What application you guys use to create this flow diagram?
Excalidraw 😎
I think that LLMs for long context in RAG could be useful when you have critic information and you need the exact data and a lot of information in a system.
Hello, Anyone know a good technical implementation for those techniques ?!
it'll help too much and really needed
How good are humans at this needle in a haystack sort of tests? Humans seem to do a lot better with this sort of retrieval when they have a model to align the structure. I refer to tests done where large chunks of information were given to non-experts and experts ie details about flying. The experts were able to remember and retrieve the relevant information with a higher hit rate than non-experts because they had a model to identify the important information and store it.

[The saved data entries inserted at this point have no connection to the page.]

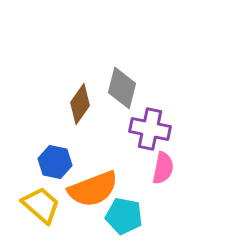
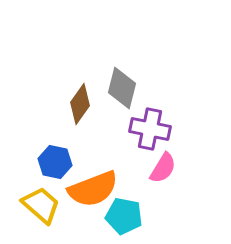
pink semicircle: rotated 20 degrees clockwise
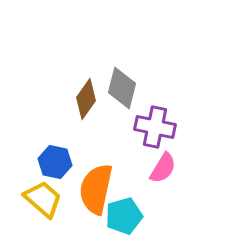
brown diamond: moved 6 px right, 5 px up
purple cross: moved 5 px right, 2 px up
orange semicircle: moved 3 px right; rotated 123 degrees clockwise
yellow trapezoid: moved 2 px right, 6 px up
cyan pentagon: rotated 27 degrees counterclockwise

How much would that sort of approach work for LLM performance? Such as letting it know that you are giving it information and it has to remember it for retrieval later.
I think you should distinguish Visually Rich Dense documents from ordinary text documents at least, when speaking about the document-level.
btw you kinda far from what pizza is 😂 neither figs, prosciutto or goat cheese, I really don't know what kind of pizza you eat in the us but seems to be real garbage if you put those ingredients on it. Get it from an Italian from Naples, where pizza was born 😜. Hope you're going to change those to tomato, mozzarella, parmesan and basil next time 🤣🤣🤣. Jokes apart, good job dude!
Ha, well I used the same example that Anthropic used :D ... so we can blame them.